Plague is caused by Yersinia pestis, a gram-negative coccobacillus. It is a zoonotic disease, and rodents, prairie dogs, and squirrels are the primary reservoirs. In a bioterrorist event, intentional dissemination of plague would most likely be delivered as an aerosol of Y. pestis, resulting in cases of primary pneumonic plague.
Plague is usually transmitted to humans by the bites of infected fleas. This results in inoculation of thousands of Y. pestis organisms into a patient’s skin. The bacteria migrate to regional lymph nodes and multiply, causing destruction of lymph node architecture and subsequent bacteremia.
Human infection can also be acquired by inhalation of plague bacilli via droplet nuclei. After inhalation, the bacteria migrate to mediastinal lymph nodes, multiply, and subsequently disseminate into the bloodstream. Plague rarely occurs after ingestion of infected meat or handling of contaminated tissue.
There are three clinical syndromes of plague infection:
Bubonic plague typically occurs 2 to 8 days after a flea bite. It is characterized by the sudden onset of fever, chills, and fatigue. This is followed by the development of a bubo, an acutely warm, tender, swollen regional lymph node (usually in the groin, axilla, or cervical region). Buboes are non-fluctuant and often associated with considerable edema. Despite treatment, bubonic plague carries a 14% case-fatality rate.
Septicemic plague develops in a small fraction of people infected by fleas. Buboes may or may not be present. Septicemic plague may lead to disseminated intravascular coagulation, plague meningitis, or gangrene of the digits or nose (thus the name “Black Death”). It carries a case-fatality rate of approximately 22% despite therapy.
Pneumonic plague may be primary or secondary. Secondary pneumonic plague develops via hematogenous spread in a small number of patients with bubonic or septicemic plague. Patients experience dyspnea, chest pain, and hemoptysis. Primary plague pneumonia is most likely in the event of a bioterrorist attack. It occurs 2 to 4 days after an exposure and manifests with symptoms similar to those of secondary pneumonic plague. Abdominal pain, nausea, and vomiting are also prominent. This syndrome rapidly progresses to sepsis and respiratory failure and is invariably fatal if therapy is delayed for more than 24 hours.

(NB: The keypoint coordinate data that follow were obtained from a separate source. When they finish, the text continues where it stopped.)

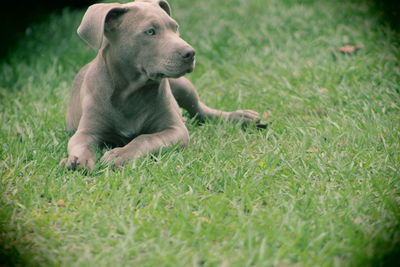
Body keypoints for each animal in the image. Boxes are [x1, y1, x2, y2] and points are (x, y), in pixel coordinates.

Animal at [59, 0, 260, 171]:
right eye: (150, 32)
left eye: (175, 27)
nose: (191, 53)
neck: (131, 92)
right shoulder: (86, 132)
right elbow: (80, 144)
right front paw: (76, 160)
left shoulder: (175, 130)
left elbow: (145, 138)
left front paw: (121, 154)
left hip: (183, 85)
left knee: (201, 111)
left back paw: (241, 117)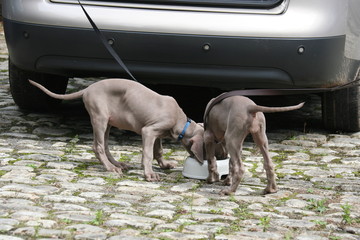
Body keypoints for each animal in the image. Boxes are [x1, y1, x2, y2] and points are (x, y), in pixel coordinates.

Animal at [29, 79, 204, 182]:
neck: (181, 122)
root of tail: (87, 89)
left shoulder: (157, 133)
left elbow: (158, 151)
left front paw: (164, 164)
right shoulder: (148, 130)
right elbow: (148, 154)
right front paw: (149, 174)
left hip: (108, 122)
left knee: (106, 145)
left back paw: (117, 164)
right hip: (99, 117)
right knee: (98, 146)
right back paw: (110, 167)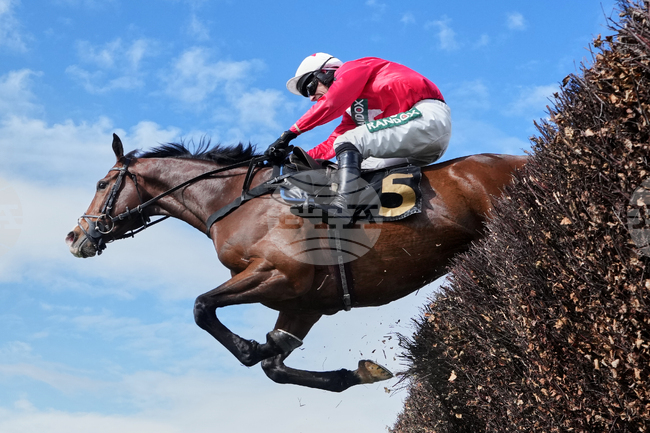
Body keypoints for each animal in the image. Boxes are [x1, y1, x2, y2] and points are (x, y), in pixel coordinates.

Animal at [65, 134, 527, 392]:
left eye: (102, 183)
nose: (74, 237)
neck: (235, 201)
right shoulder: (305, 302)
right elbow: (275, 365)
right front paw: (359, 372)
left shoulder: (279, 274)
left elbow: (202, 307)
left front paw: (248, 347)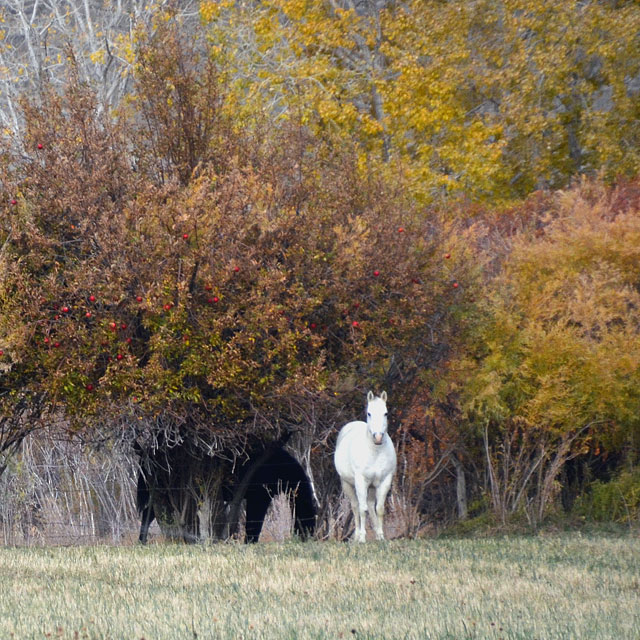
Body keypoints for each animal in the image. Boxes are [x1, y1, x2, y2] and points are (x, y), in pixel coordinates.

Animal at [336, 390, 396, 540]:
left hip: (372, 486)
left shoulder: (384, 481)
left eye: (385, 413)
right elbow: (362, 509)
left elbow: (379, 509)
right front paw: (362, 537)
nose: (378, 437)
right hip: (347, 484)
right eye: (369, 413)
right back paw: (357, 536)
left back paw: (377, 535)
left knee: (370, 505)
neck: (375, 452)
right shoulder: (361, 481)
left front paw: (381, 536)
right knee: (355, 506)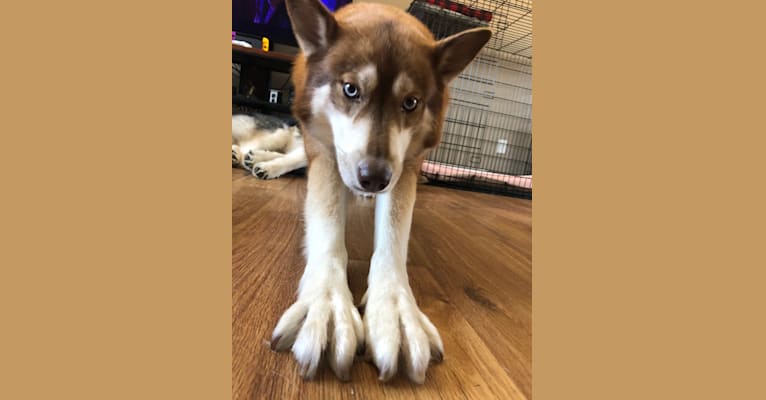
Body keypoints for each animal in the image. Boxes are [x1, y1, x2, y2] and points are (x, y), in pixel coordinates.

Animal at [268, 0, 488, 382]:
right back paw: (264, 162)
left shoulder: (405, 163)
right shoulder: (327, 150)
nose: (373, 178)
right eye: (351, 89)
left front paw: (395, 312)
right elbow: (328, 227)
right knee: (297, 152)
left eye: (411, 103)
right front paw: (328, 304)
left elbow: (393, 239)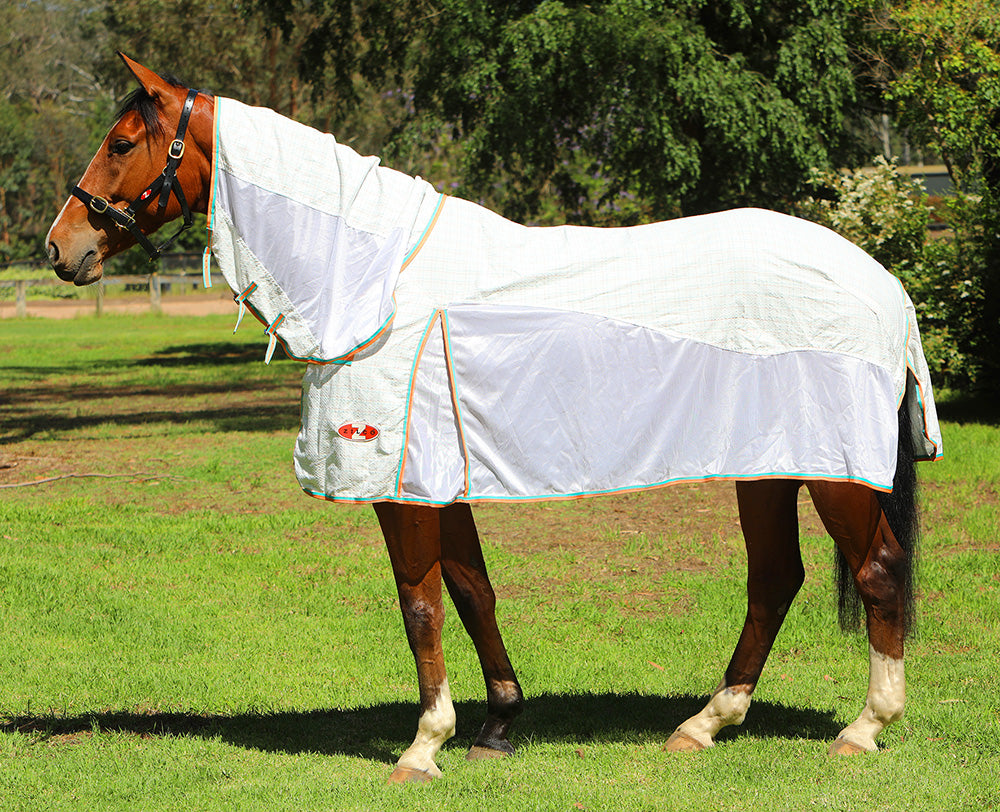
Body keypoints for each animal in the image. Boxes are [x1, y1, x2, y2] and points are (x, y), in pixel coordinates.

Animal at [46, 54, 942, 783]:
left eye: (122, 142)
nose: (62, 247)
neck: (376, 278)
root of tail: (884, 282)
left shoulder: (400, 483)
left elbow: (420, 603)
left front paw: (424, 746)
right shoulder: (444, 481)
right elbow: (473, 589)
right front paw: (499, 724)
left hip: (836, 473)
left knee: (876, 571)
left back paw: (864, 728)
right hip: (768, 463)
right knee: (775, 578)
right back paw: (704, 724)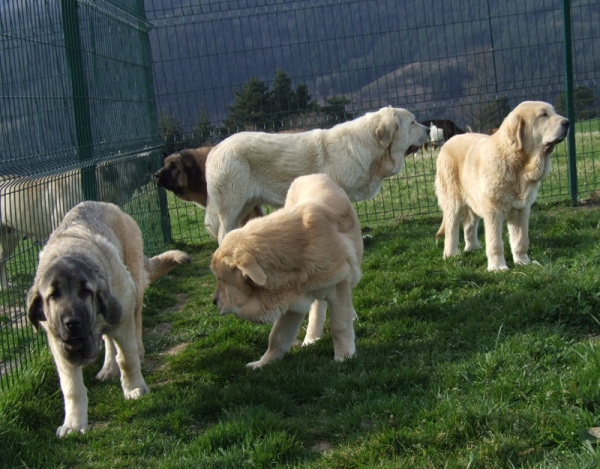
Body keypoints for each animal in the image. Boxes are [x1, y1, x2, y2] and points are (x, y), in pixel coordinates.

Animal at [25, 201, 190, 436]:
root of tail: (108, 205)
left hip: (132, 290)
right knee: (108, 340)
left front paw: (134, 388)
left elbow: (126, 359)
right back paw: (108, 368)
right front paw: (73, 424)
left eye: (85, 291)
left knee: (135, 323)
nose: (71, 322)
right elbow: (71, 387)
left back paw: (135, 353)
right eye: (53, 295)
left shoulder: (121, 318)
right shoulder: (58, 343)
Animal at [209, 174, 364, 368]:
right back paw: (312, 337)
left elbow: (339, 324)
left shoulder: (339, 285)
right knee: (318, 306)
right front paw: (263, 363)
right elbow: (277, 336)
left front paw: (344, 356)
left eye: (222, 279)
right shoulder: (293, 302)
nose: (214, 301)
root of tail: (311, 175)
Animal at [434, 102, 568, 270]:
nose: (568, 122)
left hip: (474, 199)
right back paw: (451, 255)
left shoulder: (521, 209)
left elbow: (521, 240)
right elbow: (495, 243)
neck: (517, 165)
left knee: (468, 223)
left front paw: (523, 262)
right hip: (453, 201)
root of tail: (450, 140)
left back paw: (473, 247)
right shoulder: (493, 211)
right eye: (543, 115)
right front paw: (497, 268)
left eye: (553, 112)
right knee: (451, 229)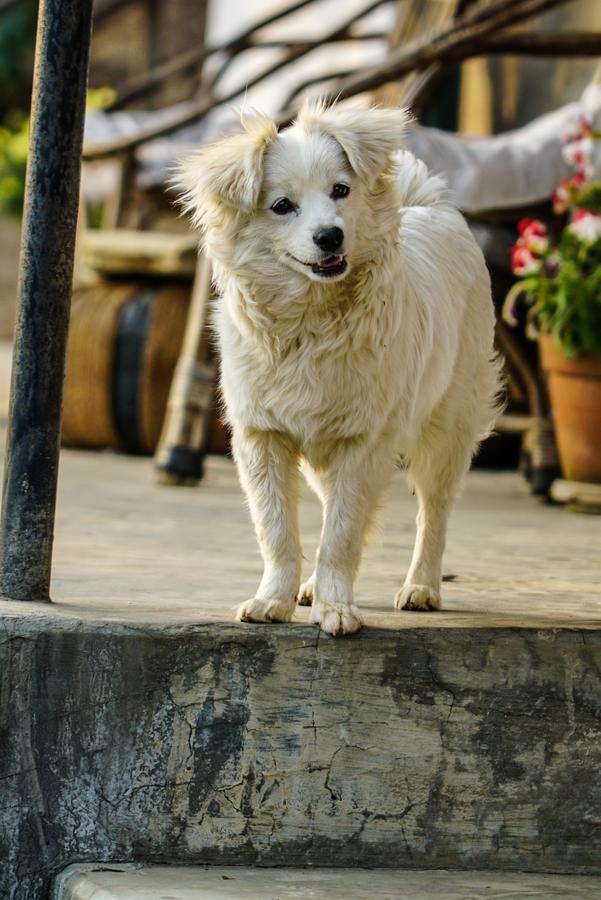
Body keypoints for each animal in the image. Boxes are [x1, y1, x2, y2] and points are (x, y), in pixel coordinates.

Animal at [179, 102, 502, 636]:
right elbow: (278, 531)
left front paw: (337, 610)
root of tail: (426, 204)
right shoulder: (263, 437)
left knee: (433, 513)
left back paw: (422, 588)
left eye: (341, 191)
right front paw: (275, 600)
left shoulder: (364, 442)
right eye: (281, 206)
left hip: (447, 429)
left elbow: (343, 534)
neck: (311, 319)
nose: (330, 235)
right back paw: (312, 587)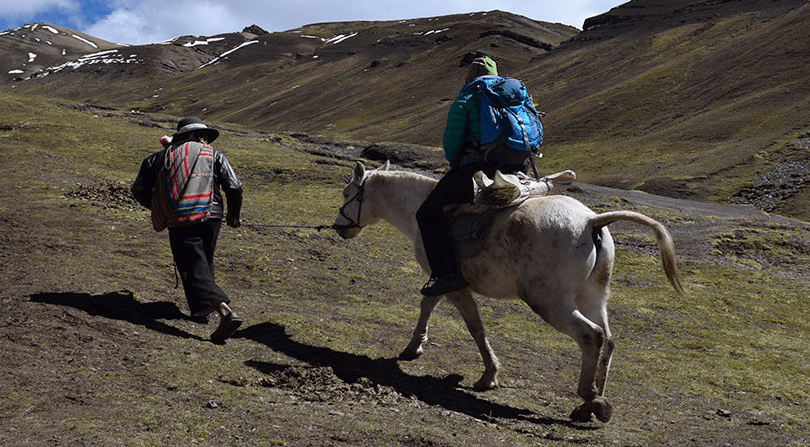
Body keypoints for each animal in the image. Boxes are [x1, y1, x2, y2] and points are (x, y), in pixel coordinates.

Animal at [332, 162, 680, 424]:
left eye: (348, 193)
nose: (338, 227)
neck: (419, 211)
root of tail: (592, 220)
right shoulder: (444, 281)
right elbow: (428, 304)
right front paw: (414, 347)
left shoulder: (452, 282)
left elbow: (472, 324)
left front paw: (488, 375)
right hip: (592, 296)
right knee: (607, 339)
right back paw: (591, 405)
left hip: (551, 303)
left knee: (591, 336)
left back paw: (589, 397)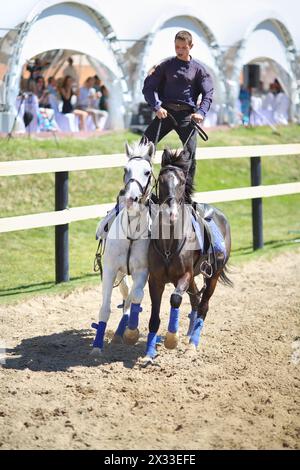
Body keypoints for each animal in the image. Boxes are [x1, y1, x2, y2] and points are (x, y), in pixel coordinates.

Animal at [92, 141, 156, 354]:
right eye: (125, 170)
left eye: (147, 172)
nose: (130, 198)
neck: (131, 233)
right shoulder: (111, 269)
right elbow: (105, 308)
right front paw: (97, 346)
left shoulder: (143, 271)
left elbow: (136, 296)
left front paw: (131, 332)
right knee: (125, 291)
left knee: (130, 297)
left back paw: (123, 331)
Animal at [144, 149, 233, 362]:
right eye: (161, 179)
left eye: (183, 181)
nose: (171, 213)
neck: (169, 245)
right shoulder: (155, 280)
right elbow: (154, 316)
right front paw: (149, 354)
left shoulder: (184, 275)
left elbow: (176, 299)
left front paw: (171, 339)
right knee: (195, 300)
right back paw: (189, 336)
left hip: (213, 276)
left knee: (203, 305)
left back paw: (193, 344)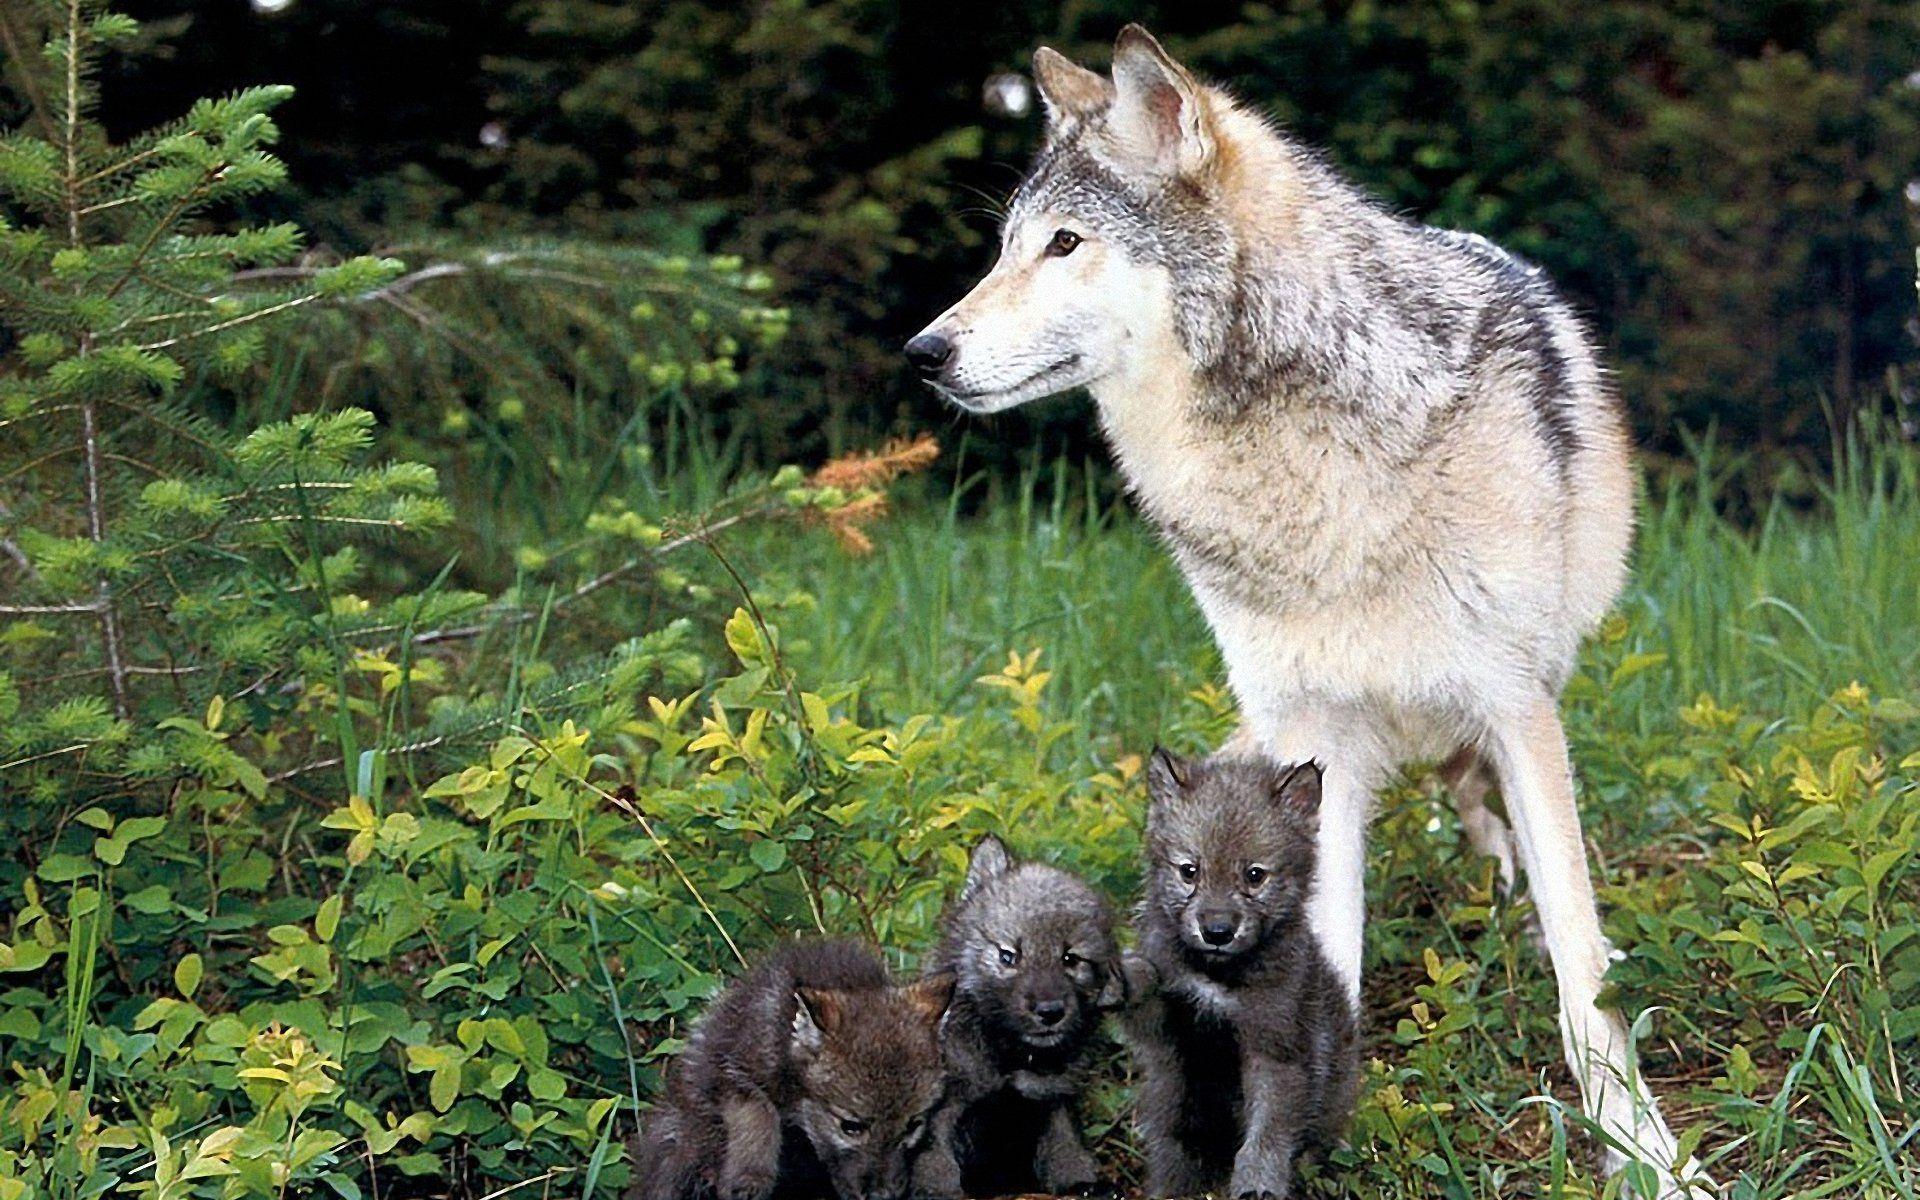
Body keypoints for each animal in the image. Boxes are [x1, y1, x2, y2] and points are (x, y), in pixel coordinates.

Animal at [630, 939, 954, 1200]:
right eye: (850, 1126)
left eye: (913, 1125)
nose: (881, 1196)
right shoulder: (731, 1073)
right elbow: (758, 1115)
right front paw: (750, 1177)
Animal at [915, 836, 1124, 1198]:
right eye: (1008, 955)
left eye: (1070, 958)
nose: (1050, 1012)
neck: (1009, 1055)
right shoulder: (947, 1106)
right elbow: (936, 1163)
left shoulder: (1051, 1098)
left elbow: (1065, 1150)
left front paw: (1083, 1183)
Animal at [1124, 750, 1358, 1200]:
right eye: (1189, 871)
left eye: (1254, 875)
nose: (1217, 931)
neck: (1219, 976)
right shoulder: (1166, 1034)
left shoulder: (1274, 1048)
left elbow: (1267, 1131)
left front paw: (1258, 1185)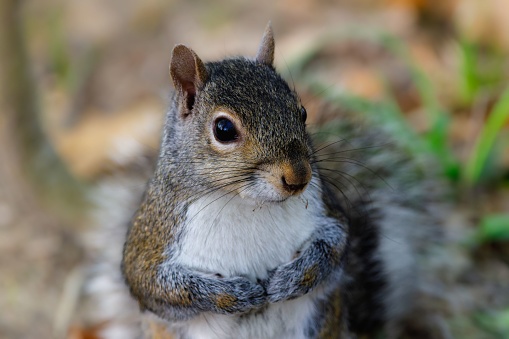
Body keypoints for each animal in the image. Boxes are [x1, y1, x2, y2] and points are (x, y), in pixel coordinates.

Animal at [121, 24, 442, 339]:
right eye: (223, 129)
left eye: (302, 112)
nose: (299, 176)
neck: (248, 203)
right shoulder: (156, 236)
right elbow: (155, 285)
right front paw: (234, 295)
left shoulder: (327, 213)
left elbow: (336, 243)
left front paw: (293, 279)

The diagnosis of plague requires a high index of suspicion. Fever, cough, dyspnea, chest discomfort, and a fulminant course should immediately suggest the possibility of pneumonic plague or inhalational anthrax. The presence of hemoptysis in this setting suggests plague.
A Gram stain of infected blood or sputum may reveal safety pin-like gram-negative bacilli or coccobacilli. Cultures of sputum, blood, or lymph node aspirates are important in the diagnosis of the disease. Rapid diagnostic tests are not widely available. Direct antigen detection in urine, serologic tests, immunohistochemical staining of tissue, and PCR are available but usually are performed only in reference laboratories.
Treatment and Postexposure Prophylaxis
Postexposure prophylaxis for asymptomatic close contacts (less than 2 m) of patients with pneumonia consist of either oral doxycycline (100 mg twice daily) or ciprofloxacin (500 mg twice daily) for a total of 7 days. Fever or cough in a close contact warrants immediate isolation.
All patients with suspected pneumonic plague should be isolated to avoid person-to-person spread, and droplet precautions should be maintained during the first 48 hours of antibiotic treatment. Persons living or working in close contact with patients with confirmed or suspected pneumonic plague should use surgical masks to prevent disease transmission.